── Extracted material

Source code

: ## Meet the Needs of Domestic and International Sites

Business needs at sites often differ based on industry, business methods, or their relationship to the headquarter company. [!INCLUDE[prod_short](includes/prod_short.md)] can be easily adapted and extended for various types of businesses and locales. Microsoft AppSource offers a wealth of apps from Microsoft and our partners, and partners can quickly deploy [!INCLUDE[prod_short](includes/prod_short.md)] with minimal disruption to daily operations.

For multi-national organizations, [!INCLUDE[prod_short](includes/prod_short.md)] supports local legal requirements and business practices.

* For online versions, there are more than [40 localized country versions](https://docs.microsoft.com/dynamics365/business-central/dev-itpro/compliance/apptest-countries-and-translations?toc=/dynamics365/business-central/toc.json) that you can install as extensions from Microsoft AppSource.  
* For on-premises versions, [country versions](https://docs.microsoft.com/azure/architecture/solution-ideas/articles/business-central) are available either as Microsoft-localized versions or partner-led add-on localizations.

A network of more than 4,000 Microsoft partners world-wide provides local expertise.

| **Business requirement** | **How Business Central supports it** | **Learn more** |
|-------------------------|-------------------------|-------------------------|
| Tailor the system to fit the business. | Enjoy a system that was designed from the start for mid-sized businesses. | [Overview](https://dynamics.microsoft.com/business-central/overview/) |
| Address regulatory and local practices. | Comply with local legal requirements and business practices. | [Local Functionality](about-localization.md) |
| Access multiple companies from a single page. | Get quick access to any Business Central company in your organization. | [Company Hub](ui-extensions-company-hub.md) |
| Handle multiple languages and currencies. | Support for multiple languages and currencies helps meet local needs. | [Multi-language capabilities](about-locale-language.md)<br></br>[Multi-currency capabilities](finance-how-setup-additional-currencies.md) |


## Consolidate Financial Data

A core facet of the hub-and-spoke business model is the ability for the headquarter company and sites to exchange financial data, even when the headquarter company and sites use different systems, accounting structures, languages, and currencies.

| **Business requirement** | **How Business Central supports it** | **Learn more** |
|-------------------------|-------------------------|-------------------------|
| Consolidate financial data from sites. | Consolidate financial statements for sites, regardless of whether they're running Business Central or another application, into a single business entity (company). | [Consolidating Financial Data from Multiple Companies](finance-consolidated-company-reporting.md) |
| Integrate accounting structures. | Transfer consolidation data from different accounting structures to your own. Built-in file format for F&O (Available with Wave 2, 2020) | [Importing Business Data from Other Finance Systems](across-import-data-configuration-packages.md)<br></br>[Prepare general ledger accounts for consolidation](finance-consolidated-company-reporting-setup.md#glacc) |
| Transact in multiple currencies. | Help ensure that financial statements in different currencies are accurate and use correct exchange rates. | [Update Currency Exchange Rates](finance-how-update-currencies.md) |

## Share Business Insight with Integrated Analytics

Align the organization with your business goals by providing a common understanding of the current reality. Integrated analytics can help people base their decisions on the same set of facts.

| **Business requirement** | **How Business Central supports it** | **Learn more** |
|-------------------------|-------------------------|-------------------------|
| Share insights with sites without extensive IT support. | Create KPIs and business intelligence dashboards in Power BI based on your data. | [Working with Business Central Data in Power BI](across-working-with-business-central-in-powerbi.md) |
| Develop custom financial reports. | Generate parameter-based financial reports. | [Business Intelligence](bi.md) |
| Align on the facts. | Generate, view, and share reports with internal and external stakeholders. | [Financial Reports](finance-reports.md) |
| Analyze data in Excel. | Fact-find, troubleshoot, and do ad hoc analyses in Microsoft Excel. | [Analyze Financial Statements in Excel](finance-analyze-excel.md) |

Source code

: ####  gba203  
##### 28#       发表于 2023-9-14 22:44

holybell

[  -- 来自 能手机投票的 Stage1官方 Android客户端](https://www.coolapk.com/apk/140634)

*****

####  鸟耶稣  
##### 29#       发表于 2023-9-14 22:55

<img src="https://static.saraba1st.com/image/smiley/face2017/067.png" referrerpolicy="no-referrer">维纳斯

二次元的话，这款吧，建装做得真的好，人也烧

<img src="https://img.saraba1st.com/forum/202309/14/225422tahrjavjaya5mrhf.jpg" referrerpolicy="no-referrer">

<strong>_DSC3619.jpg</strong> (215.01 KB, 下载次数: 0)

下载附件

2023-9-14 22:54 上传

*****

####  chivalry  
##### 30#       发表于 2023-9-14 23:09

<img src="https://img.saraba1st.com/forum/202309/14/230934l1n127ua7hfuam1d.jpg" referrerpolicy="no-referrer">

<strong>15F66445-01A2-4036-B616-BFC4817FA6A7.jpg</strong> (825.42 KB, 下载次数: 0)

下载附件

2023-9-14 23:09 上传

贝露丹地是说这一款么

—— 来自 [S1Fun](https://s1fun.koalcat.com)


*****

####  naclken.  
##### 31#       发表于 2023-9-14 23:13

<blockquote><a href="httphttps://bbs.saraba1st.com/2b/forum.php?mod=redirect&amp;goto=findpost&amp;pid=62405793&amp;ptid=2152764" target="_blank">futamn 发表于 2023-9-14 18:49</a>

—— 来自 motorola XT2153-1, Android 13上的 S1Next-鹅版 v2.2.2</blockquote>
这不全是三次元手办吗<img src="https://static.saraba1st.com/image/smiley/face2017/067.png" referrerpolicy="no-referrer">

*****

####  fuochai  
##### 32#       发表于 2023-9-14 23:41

────

→ Task statement:
Quote every line of the entries above word for word, without changing anything.

→ Task answer:
Source code

: ## Meet the Needs of Domestic and International Sites

Business needs at sites often differ based on industry, business methods, or their relationship to the headquarter company. [!INCLUDE[prod_short](includes/prod_short.md)] can be easily adapted and extended for various types of businesses and locales. Microsoft AppSource offers a wealth of apps from Microsoft and our partners, and partners can quickly deploy [!INCLUDE[prod_short](includes/prod_short.md)] with minimal disruption to daily operations.

For multi-national organizations, [!INCLUDE[prod_short](includes/prod_short.md)] supports local legal requirements and business practices.

* For online versions, there are more than [40 localized country versions](https://docs.microsoft.com/dynamics365/business-central/dev-itpro/compliance/apptest-countries-and-translations?toc=/dynamics365/business-central/toc.json) that you can install as extensions from Microsoft AppSource.  
* For on-premises versions, [country versions](https://docs.microsoft.com/azure/architecture/solution-ideas/articles/business-central) are available either as Microsoft-localized versions or partner-led add-on localizations.

A network of more than 4,000 Microsoft partners world-wide provides local expertise.

| **Business requirement** | **How Business Central supports it** | **Learn more** |
|-------------------------|-------------------------|-------------------------|
| Tailor the system to fit the business. | Enjoy a system that was designed from the start for mid-sized businesses. | [Overview](https://dynamics.microsoft.com/business-central/overview/) |
| Address regulatory and local practices. | Comply with local legal requirements and business practices. | [Local Functionality](about-localization.md) |
| Access multiple companies from a single page. | Get quick access to any Business Central company in your organization. | [Company Hub](ui-extensions-company-hub.md) |
| Handle multiple languages and currencies. | Support for multiple languages and currencies helps meet local needs. | [Multi-language capabilities](about-locale-language.md)<br></br>[Multi-currency capabilities](finance-how-setup-additional-currencies.md) |


## Consolidate Financial Data

A core facet of the hub-and-spoke business model is the ability for the headquarter company and sites to exchange financial data, even when the headquarter company and sites use different systems, accounting structures, languages, and currencies.

| **Business requirement** | **How Business Central supports it** | **Learn more** |
|-------------------------|-------------------------|-------------------------|
| Consolidate financial data from sites. | Consolidate financial statements for sites, regardless of whether they're running Business Central or another application, into a single business entity (company). | [Consolidating Financial Data from Multiple Companies](finance-consolidated-company-reporting.md) |
| Integrate accounting structures. | Transfer consolidation data from different accounting structures to your own. Built-in file format for F&O (Available with Wave 2, 2020) | [Importing Business Data from Other Finance Systems](across-import-data-configuration-packages.md)<br></br>[Prepare general ledger accounts for consolidation](finance-consolidated-company-reporting-setup.md#glacc) |
| Transact in multiple currencies. | Help ensure that financial statements in different currencies are accurate and use correct exchange rates. | [Update Currency Exchange Rates](finance-how-update-currencies.md) |

## Share Business Insight with Integrated Analytics

Align the organization with your business goals by providing a common understanding of the current reality. Integrated analytics can help people base their decisions on the same set of facts.

| **Business requirement** | **How Business Central supports it** | **Learn more** |
|-------------------------|-------------------------|-------------------------|
| Share insights with sites without extensive IT support. | Create KPIs and business intelligence dashboards in Power BI based on your data. | [Working with Business Central Data in Power BI](across-working-with-business-central-in-powerbi.md) |
| Develop custom financial reports. | Generate parameter-based financial reports. | [Business Intelligence](bi.md) |
| Align on the facts. | Generate, view, and share reports with internal and external stakeholders. | [Financial Reports](finance-reports.md) |
| Analyze data in Excel. | Fact-find, troubleshoot, and do ad hoc analyses in Microsoft Excel. | [Analyze Financial Statements in Excel](finance-analyze-excel.md) |

Source code

: ####  gba203  
##### 28#       发表于 2023-9-14 22:44

holybell

[  -- 来自 能手机投票的 Stage1官方 Android客户端](https://www.coolapk.com/apk/140634)

*****

####  鸟耶稣  
##### 29#       发表于 2023-9-14 22:55

<img src="https://static.saraba1st.com/image/smiley/face2017/067.png" referrerpolicy="no-referrer">维纳斯

二次元的话，这款吧，建装做得真的好，人也烧

<img src="https://img.saraba1st.com/forum/202309/14/225422tahrjavjaya5mrhf.jpg" referrerpolicy="no-referrer">

<strong>_DSC3619.jpg</strong> (215.01 KB, 下载次数: 0)

下载附件

2023-9-14 22:54 上传

*****

####  chivalry  
##### 30#       发表于 2023-9-14 23:09

<img src="https://img.saraba1st.com/forum/202309/14/230934l1n127ua7hfuam1d.jpg" referrerpolicy="no-referrer">

<strong>15F66445-01A2-4036-B616-BFC4817FA6A7.jpg</strong> (825.42 KB, 下载次数: 0)

下载附件

2023-9-14 23:09 上传

贝露丹地是说这一款么

—— 来自 [S1Fun](https://s1fun.koalcat.com)


*****

####  naclken.  
##### 31#       发表于 2023-9-14 23:13

<blockquote><a href="httphttps://bbs.saraba1st.com/2b/forum.php?mod=redirect&amp;goto=findpost&amp;pid=62405793&amp;ptid=2152764" target="_blank">futamn 发表于 2023-9-14 18:49</a>

—— 来自 motorola XT2153-1, Android 13上的 S1Next-鹅版 v2.2.2</blockquote>
这不全是三次元手办吗<img src="https://static.saraba1st.com/image/smiley/face2017/067.png" referrerpolicy="no-referrer">

*****

####  fuochai  
##### 32#       发表于 2023-9-14 23:41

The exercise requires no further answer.